Earlier this year, when I downloaded the Radio Misterioso podcast in which my friend Greg Bishop had a guy by the name of Bruce Duensing as the guest, I knew nothing about him or his ideas –a big stain in my UFOlogical record, given how he’d been blogging about the phenomenon for many years. That day I ended up listening to that episode twice in a row, fascinated by the things Bruce was saying with regards to UAPs –his favored acronym– which heavily resonated with my own thinking.
Since then I timidly started to have a little bit of online interaction with him, on Facebook and his blog posts, which were definitely not ‘UFOlogy 101’ material. Bruce’s paragraphs were packed with content, and his writing style was often oblique and obscure in meaning, which was not done out of intellectual pedantry as much his most honest attempt to elucidate upon a mystery which is oblique and obscure in intention to begin with.

++++++

YOUR GOAL -> Translate this sentence from the passage about Bruce Duensing into Spanish: "Since then I timidly started to have a little bit of online interaction with him, on Facebook and his blog posts, which were definitely not ‘UFOlogy 101’ material."

++++++

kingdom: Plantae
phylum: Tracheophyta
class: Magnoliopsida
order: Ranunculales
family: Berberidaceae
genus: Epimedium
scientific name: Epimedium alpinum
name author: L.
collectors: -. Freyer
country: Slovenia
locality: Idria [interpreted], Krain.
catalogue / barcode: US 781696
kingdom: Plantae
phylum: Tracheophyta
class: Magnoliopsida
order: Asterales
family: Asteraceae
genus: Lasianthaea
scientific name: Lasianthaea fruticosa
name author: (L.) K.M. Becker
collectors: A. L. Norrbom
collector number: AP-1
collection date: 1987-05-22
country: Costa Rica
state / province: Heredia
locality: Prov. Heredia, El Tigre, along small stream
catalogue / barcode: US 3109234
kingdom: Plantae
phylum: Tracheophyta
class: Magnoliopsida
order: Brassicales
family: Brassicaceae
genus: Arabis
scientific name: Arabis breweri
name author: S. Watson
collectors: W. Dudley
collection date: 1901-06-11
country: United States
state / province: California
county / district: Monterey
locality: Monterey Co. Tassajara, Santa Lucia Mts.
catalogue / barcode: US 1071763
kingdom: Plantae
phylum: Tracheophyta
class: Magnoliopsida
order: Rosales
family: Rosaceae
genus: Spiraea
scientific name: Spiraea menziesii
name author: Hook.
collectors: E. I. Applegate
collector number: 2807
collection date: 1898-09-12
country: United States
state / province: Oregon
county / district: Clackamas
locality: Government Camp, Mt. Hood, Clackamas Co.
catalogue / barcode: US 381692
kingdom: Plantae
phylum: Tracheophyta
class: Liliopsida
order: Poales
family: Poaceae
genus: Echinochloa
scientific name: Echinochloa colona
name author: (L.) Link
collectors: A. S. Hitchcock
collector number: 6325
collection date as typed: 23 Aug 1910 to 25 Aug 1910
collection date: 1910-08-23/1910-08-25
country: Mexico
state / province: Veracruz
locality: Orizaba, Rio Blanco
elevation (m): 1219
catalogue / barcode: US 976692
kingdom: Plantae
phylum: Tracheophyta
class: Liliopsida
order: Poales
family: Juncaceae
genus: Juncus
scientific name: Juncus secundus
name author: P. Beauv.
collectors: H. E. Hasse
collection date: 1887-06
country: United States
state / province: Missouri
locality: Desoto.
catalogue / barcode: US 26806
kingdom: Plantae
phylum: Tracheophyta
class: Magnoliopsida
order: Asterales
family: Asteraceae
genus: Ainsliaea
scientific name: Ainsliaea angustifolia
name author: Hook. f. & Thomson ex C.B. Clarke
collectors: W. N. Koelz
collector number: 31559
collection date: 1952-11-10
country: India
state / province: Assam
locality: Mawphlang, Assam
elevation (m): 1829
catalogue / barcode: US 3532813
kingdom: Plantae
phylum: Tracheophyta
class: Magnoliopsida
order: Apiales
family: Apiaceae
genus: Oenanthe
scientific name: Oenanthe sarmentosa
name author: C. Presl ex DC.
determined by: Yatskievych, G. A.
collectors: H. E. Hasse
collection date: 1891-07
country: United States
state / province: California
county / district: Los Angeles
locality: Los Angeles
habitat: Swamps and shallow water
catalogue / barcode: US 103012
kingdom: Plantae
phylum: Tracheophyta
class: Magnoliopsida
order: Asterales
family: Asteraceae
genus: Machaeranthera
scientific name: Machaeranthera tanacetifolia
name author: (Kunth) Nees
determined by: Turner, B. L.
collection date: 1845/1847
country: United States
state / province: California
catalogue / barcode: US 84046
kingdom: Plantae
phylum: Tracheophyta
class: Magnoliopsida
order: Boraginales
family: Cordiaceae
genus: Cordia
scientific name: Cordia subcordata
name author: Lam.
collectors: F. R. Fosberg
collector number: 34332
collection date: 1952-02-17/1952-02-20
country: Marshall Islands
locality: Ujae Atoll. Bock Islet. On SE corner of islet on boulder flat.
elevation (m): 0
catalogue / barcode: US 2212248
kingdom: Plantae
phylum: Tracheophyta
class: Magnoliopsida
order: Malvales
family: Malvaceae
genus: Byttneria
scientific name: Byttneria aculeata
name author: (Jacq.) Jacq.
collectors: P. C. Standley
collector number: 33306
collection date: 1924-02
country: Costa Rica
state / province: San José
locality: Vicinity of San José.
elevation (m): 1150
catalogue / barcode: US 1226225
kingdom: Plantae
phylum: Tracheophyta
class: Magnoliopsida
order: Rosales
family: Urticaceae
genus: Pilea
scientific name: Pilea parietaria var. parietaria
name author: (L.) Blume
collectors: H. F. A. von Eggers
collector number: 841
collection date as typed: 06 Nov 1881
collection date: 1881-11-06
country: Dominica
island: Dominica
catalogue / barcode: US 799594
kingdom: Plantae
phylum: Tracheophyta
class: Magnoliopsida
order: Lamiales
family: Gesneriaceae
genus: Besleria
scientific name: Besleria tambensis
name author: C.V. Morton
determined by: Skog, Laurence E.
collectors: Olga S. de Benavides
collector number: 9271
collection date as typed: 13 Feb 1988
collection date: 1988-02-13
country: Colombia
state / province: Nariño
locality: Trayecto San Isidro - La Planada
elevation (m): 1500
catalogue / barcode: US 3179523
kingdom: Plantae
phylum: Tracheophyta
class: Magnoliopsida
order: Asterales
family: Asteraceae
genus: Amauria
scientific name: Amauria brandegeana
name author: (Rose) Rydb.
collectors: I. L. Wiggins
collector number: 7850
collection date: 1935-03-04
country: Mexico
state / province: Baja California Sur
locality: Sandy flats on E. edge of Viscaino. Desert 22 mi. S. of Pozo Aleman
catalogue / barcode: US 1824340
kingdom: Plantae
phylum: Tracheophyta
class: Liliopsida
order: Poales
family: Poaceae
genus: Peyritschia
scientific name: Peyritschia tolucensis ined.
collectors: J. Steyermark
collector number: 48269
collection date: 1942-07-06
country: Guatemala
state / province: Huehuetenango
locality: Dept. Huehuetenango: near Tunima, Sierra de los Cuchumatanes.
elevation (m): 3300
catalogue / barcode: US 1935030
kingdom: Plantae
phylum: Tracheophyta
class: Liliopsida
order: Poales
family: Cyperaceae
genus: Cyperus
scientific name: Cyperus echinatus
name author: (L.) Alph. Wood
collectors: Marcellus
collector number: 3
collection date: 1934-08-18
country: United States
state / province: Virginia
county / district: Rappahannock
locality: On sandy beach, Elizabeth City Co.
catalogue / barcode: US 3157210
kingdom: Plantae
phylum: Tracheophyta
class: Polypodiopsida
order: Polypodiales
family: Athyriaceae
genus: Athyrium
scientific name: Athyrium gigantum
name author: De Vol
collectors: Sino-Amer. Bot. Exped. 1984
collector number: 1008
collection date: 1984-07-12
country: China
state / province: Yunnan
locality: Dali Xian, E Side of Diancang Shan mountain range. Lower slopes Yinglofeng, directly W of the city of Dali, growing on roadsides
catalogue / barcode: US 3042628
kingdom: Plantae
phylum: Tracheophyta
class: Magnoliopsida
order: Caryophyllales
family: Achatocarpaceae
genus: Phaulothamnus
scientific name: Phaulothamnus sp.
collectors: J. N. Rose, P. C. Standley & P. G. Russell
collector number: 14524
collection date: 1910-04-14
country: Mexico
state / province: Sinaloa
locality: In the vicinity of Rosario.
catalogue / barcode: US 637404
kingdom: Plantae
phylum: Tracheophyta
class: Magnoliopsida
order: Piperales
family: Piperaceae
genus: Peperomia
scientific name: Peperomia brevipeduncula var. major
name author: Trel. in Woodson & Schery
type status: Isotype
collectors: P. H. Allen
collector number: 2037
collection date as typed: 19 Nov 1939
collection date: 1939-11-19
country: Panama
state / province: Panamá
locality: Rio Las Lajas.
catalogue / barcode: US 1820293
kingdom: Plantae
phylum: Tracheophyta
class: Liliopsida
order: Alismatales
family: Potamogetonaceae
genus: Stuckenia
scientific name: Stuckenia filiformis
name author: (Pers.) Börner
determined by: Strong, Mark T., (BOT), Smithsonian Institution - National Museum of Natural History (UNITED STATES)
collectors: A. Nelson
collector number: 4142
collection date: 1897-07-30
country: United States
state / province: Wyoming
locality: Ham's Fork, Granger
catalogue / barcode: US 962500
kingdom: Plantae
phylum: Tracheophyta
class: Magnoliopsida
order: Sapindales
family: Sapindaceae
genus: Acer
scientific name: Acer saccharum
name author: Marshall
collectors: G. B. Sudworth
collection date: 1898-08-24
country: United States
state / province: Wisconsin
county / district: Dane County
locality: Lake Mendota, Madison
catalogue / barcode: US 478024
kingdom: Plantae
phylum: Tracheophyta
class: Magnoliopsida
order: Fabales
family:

++++++

SOLUTION TO THIS EXERCISE -> Desde entonces, empecé tímidamente a tener un poco de interacción en línea con él, en Facebook y en las entradas de su blog, que definitivamente no eran material de ‘Ufología 101’.